Ia menjelaskan bahwa korupsi politik merupakan tindakan korupsi antara pihak swasta dan pejabat publik atau pejabat politik.
Terkait dengan korupsi yang terjadi di lembaga penegak hukum, Dadang memandang hal tersebut menjadi salah satu masalah utama yang membuat indeks persepsi korupsi di suatu negara sulit untuk naik karena ikut pula menimbulkan sejumlah masalah lain.
Ia menyebutkan sejumlah masalah, di antaranya impunitas atau tidak dapat dipidananya berbagai bentuk kejahatan dan memicu ketidakpercayaan publik terhadap lembaga penegak hukum dan peradilan yang mampu terbebas dari korupsi.
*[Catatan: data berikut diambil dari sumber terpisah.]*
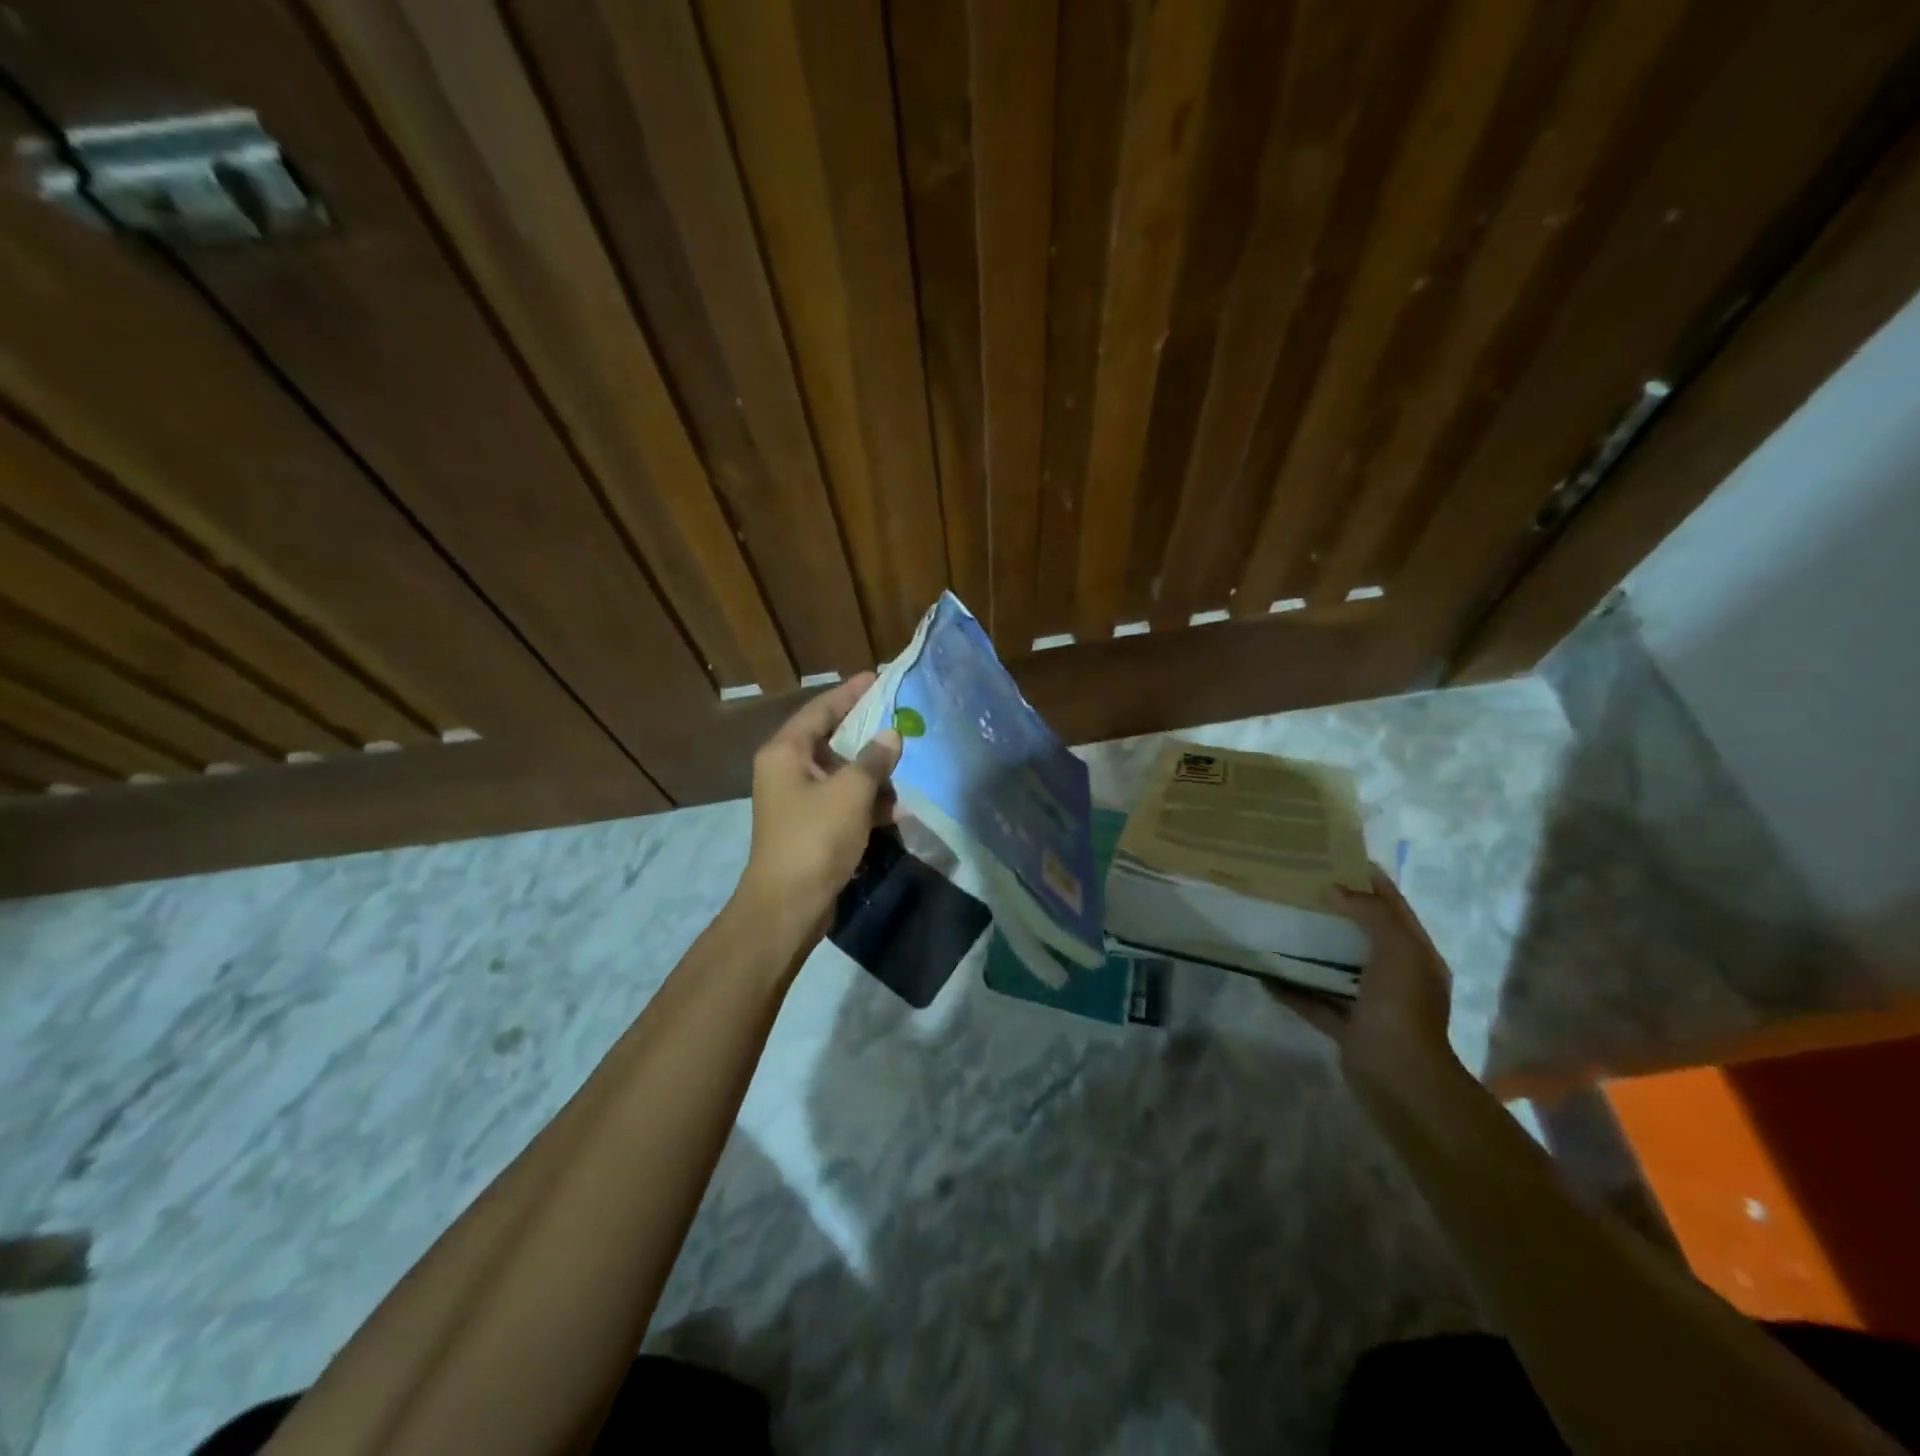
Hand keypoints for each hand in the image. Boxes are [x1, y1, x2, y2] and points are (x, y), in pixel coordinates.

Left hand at [735, 672, 900, 940]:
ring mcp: (797, 801)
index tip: (878, 678)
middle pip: (830, 740)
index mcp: (785, 753)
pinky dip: (866, 802)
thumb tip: (891, 735)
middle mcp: (786, 770)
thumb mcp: (850, 792)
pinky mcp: (810, 827)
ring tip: (905, 767)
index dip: (849, 693)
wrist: (789, 905)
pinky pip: (842, 802)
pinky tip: (895, 809)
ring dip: (871, 773)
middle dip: (867, 735)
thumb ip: (873, 760)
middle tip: (900, 720)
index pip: (820, 710)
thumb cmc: (815, 838)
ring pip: (840, 774)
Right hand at [1263, 869, 1456, 1084]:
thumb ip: (1371, 914)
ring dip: (1314, 950)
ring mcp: (1371, 1004)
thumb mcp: (1397, 949)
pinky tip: (1265, 976)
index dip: (1371, 882)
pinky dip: (1293, 990)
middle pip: (1364, 936)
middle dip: (1337, 912)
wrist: (1398, 1077)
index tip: (1336, 858)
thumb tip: (1336, 890)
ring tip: (1282, 926)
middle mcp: (1397, 978)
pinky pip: (1316, 1002)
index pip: (1395, 908)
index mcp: (1416, 956)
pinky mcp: (1347, 1028)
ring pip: (1338, 968)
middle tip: (1301, 888)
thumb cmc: (1401, 1007)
Dalam mengatasi persoalan korupsi yang masih terjadi di lembaga penegak hukum, Dadang memandang Mahkamah Agung sebagai pengadilan tertinggi di Indonesia sebenarnya telah melakukan banyak hal untuk mengembalikan kepercayaan publik itu.
Meskipun begitu, kata dia, nyatanya masih terdapat pula segelintir aparat penegak hukum yang melakukan tindak pidana korupsi.
“Untuk di Indonesia, saya kira Mahkamah Agung telah banyak berjuang mencoba memperbaiki kepercayaan publik. Reformasi internal juga dicoba untuk dibangun. Namun, sayangnya masih ada hakim yang ditangkap karena kasus dugaan korupsi,” ujar Dadang.
Oleh karena itu, Dadang pun menilai penanganan korupsi di lembaga hukum ataupun korupsi politik di suatu negara memang terbilang berat untuk dilakukan.
Dengan demikian, G20 melalui ACWG akan terus memastikan adanya upaya bersama, terutama dari negara-negara anggota dan negara di luar keanggotaan G20 untuk memperbaiki tata kelola pemerintahannya.
“Tata kelola pemerintahan yang baik akan mewujudkan sektor bisnis di suatu negara yang tidak mengandung suap dan memunculkan para pejabat publik yang berintegritas tinggi,” tukasnya.